Dot Stool Model3170 | ドットスツール


About

Designer: Arne Jacobsen(アルネ・ヤコブセン)
Manufacturer: Fritz Hansen(フリッツ・ハンセン)
Year: 1953
Material: Laminated plywood, steel
Size: W34 × D34 × H44 cm


Story

ドットスツール Model3170は、アルネ・ヤコブセンがフリッツ・ハンセンと協働して1953年に発表した成形合板スツールです。アントチェアの開発で培われた技術を活用し、座面を円形に単純化することで、成形合板の合理化と効率化を徹底的に追求しました。

このスツールは、1956年に竣工したロズオウア市庁舎のために設計され、建築と家具を統合するヤコブセンの「トータルデザイン」哲学を象徴する存在となりました。建築の幾何学的な軽快さと合理性を反映し、小型で機能的なドットスツールは、公共空間において現代的なモラルを体現する家具として高く評価されました。

座面は積層された薄板合板で構成され、円形のシンプルな形態ながら高い耐久性と弾力性を備えています。スタッキング機能を持ち、収納や配置替えが容易な点も公共空間向けの設計思想を示しています。
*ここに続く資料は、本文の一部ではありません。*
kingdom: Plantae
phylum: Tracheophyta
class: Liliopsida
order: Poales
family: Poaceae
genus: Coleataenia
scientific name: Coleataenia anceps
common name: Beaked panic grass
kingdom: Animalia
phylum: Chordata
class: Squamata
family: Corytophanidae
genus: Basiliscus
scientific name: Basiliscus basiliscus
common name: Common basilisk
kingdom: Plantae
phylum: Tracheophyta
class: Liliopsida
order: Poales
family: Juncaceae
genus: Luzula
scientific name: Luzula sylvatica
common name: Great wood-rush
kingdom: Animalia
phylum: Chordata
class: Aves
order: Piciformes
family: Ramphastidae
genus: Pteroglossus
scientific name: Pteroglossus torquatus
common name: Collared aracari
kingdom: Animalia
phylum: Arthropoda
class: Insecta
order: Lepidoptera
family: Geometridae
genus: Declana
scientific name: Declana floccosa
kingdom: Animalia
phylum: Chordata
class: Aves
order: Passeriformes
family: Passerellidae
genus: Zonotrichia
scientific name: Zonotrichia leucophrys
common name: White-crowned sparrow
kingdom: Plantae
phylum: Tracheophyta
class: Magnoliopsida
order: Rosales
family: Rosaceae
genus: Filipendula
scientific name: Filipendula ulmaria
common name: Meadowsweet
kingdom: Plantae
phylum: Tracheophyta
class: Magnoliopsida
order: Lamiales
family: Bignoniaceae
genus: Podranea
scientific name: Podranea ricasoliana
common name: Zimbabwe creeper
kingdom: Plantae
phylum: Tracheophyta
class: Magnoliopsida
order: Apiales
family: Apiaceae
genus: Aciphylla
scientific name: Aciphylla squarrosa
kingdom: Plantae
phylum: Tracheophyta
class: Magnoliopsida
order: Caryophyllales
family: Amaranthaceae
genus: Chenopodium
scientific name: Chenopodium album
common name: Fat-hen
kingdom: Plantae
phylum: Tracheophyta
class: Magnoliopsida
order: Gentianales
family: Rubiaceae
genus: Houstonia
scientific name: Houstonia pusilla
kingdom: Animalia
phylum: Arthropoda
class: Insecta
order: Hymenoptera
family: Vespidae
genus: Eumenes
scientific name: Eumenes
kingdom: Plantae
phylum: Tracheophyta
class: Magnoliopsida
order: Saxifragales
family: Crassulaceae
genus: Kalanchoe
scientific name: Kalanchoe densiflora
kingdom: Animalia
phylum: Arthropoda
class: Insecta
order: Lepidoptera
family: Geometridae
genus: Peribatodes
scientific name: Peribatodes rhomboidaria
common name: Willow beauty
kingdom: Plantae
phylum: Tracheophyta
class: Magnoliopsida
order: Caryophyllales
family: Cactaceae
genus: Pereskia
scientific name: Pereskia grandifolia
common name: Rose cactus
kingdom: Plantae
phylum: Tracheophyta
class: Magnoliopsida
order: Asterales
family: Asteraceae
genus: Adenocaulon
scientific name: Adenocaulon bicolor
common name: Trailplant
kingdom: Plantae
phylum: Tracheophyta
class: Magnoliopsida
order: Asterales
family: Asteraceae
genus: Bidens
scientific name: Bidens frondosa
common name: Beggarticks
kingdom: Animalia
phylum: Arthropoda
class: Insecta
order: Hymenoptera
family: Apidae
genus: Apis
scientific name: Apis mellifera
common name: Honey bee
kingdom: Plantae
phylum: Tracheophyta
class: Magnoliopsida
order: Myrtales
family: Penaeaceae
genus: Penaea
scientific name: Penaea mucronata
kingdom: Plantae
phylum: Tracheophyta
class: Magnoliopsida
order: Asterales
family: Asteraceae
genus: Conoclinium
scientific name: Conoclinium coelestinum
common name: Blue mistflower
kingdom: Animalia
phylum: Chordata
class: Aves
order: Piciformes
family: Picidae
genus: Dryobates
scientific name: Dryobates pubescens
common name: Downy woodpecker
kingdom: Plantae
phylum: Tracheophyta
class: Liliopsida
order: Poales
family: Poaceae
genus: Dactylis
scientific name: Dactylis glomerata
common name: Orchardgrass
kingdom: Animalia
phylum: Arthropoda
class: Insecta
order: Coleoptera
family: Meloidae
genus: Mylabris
さらに、脚部と座面の接合部にはカバーが設けられ、工業製品でありながら仕上げの美しさを失わないよう配慮されています。

当初は3本脚モデルが製造され、視覚的な軽快さと床面への安定性を確保しましたが、1970年代には市場の要請に応じて4本脚モデルも登場しました。これはデザインの純粋性と商業的実用性のせめぎ合いを象徴する変遷であり、今日では両モデルが併売され、利用環境や用途に応じた選択が可能となっています。

2009年にはフリッツ・ハンセンのクラシックコレクションの一部として復刻され、現代の生活に合わせた「ハイドット(High Dot)」と呼ばれるカウンタースツール版も加わりました。ドットスツールは70年近く経た現在もなお、オフィスや公共空間、住宅のいずれにおいても活用され続け、成形合板家具の歴史における重要な架け橋として位置づけられています。